Imagine her amazement that it was she, rather than pretty Elizabeth, who captured the attention of handsome aviator and national hero Charles Lindbergh. In The Aviator’s Wife, Melanie Benjamin (M) creates a fictionalized biography, or, as she says in the Author’s Note she “imagines the emotional truths” behind the Lindbergh’s marriage.
Charles Lindbergh chose Anne Morrow to be not only his wife, but also his crew. He tested her mettle in early flights and she proved herself when she was exhilarated by a mechanical failure rather than panicked. Lindbergh chose her, an ambassador’s daughter, for her intelligence, her sensibility and the purity of her line. Anne looked at her siblings with their mental and physical weaknesses and was uncomfortable but was also too enamoured of Lindbergh to speak up. So Anne learned to fly, navigate, and manage their domestic affairs from a cockpit. She went instantly from teenager to celebrity, then from mother to tragic figure. The kidnapping and murder of Charles Lindbergh Jr had and profound and lasting effect on Anne, and her controlling husband forbid expressions of grief and insisted that it never be mentioned again. She went on to have five more children, give reluctant public support to her husband’s pro-Nazi and antisemitic beliefs, and eventually become a bestselling author in her own right.

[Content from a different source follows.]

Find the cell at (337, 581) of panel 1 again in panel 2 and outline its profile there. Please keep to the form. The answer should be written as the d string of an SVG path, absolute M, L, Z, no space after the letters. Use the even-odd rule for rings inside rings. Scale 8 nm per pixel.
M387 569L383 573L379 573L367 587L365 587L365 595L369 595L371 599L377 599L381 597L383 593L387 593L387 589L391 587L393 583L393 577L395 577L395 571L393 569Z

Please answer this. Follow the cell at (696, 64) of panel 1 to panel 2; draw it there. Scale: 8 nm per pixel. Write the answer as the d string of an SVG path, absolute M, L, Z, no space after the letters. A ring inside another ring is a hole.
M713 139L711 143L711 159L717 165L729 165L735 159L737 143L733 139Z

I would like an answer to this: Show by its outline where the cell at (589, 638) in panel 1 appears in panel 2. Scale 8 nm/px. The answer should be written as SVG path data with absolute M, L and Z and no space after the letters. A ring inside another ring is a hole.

Melanie Benjamin (c)Todd Rennels |
This is a tricky piece of writing to accomplish in a first person narrative style, a mere decade after the subject’s death. It’s important to remember while reading that this is indeed fictionalized – Benjamin has created incidents that never actually happened and imagines emotions to which Anne Morrow Lindbergh never gave public expression. Her novel brings to life the complicated marriage of two complex and layered people. Lindbergh was a man who rose to great heights, figuratively and literally, and disappointed so many with his politics. Anne Morrow Lindbergh blindly obeyed her husband, and as a result accomplished feats no other woman had attempted while also betraying dear friends and herself.
Benjamin has created characters rich and absorbing enough, in my mind, to forgive any poetic license and has accomplished the task she set out for herself, and that is to inspire the reader to discover more about this fascinating woman.